Denn die griechische Wirtschaft, die Industrie oder die Arbeitnehmer werden durch die Maßnahmen nicht „gerettet“. Schon jetzt ist klar: Die avisierte massive Lohnsenkung wird die Rezession verschärfen und damit alle Berechnungen zum Schuldenabbau über den Haufen werfen. Über geringere Mindestlöhne und ein Absenken des gesamten Einkommensniveaus soll die internationale Wettbewerbsfähigkeit Griechenlands gestärkt werden.
Was aber bringt eine Lohnsenkung in einem Land, dessen Industrieexporte gerade mal acht Prozent der Wirtschaftsleistung ausmachen? Vor allem einen Einbruch der inländischen Nachfrage. Dass harsche Sparprogramme in einer schrumpfenden Wirtschaft nicht greifen, diese Regel missachtet die Troika souverän.
Stabilität der Euro-Zone wahren
Für die Stabilität der Euro-Zone aber bringt die Unterwerfung Athens vielleicht schon etwas. Denn die Härte gegen das wirtschaftlich unbedeutende Griechenland wie auch der neue Fiskalpakt dienen einem Zweck: der Klärung der Machtverhältnisse in Europa.
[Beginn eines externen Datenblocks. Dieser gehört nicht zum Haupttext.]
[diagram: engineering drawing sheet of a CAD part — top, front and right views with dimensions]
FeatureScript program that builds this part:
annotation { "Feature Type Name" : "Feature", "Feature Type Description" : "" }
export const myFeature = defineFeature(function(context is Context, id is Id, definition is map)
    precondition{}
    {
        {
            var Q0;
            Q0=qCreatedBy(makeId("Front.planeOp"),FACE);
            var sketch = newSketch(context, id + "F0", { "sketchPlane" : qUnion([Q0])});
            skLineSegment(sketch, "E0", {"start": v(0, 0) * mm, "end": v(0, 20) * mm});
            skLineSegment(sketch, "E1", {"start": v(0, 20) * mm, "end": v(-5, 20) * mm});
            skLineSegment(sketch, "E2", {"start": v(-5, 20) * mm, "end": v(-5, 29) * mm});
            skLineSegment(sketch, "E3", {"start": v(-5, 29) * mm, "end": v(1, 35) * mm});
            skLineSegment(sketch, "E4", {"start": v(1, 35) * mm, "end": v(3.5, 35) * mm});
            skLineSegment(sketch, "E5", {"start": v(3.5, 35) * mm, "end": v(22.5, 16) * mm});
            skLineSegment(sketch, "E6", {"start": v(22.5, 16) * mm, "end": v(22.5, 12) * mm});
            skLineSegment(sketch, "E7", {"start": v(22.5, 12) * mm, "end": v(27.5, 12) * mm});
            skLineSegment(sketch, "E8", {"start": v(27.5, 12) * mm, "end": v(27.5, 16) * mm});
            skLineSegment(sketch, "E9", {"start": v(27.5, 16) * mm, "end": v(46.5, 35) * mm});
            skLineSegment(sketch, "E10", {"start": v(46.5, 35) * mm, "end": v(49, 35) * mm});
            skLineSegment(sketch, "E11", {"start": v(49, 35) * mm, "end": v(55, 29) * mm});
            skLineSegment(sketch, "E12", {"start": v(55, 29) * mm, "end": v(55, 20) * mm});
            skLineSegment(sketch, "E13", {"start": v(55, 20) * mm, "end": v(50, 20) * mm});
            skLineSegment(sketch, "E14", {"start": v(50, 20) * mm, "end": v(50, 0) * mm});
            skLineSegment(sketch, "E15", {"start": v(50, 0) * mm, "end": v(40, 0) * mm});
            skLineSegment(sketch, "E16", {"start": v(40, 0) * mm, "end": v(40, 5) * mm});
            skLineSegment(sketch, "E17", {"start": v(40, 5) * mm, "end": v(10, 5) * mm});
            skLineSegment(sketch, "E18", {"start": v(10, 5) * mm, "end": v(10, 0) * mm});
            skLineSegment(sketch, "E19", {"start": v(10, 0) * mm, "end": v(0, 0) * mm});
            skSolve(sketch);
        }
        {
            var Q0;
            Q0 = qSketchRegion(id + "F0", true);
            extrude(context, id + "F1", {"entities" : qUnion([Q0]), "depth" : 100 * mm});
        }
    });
Das soll erreicht werden. Schließlich galt seit Beginn der Währungsunion der Streit innerhalb der Euro-Zone, das Geschacher und Gezanke stets als der entscheidende Nachteil des Euro gegenüber dem Dollar. Die Fluchtbewegungen der vergangenen Monate haben es gezeigt: Die Märkte vertrauen eher der Autorität der US-Regierung als einem Verein miteinander streitender Währungszonenmitglieder.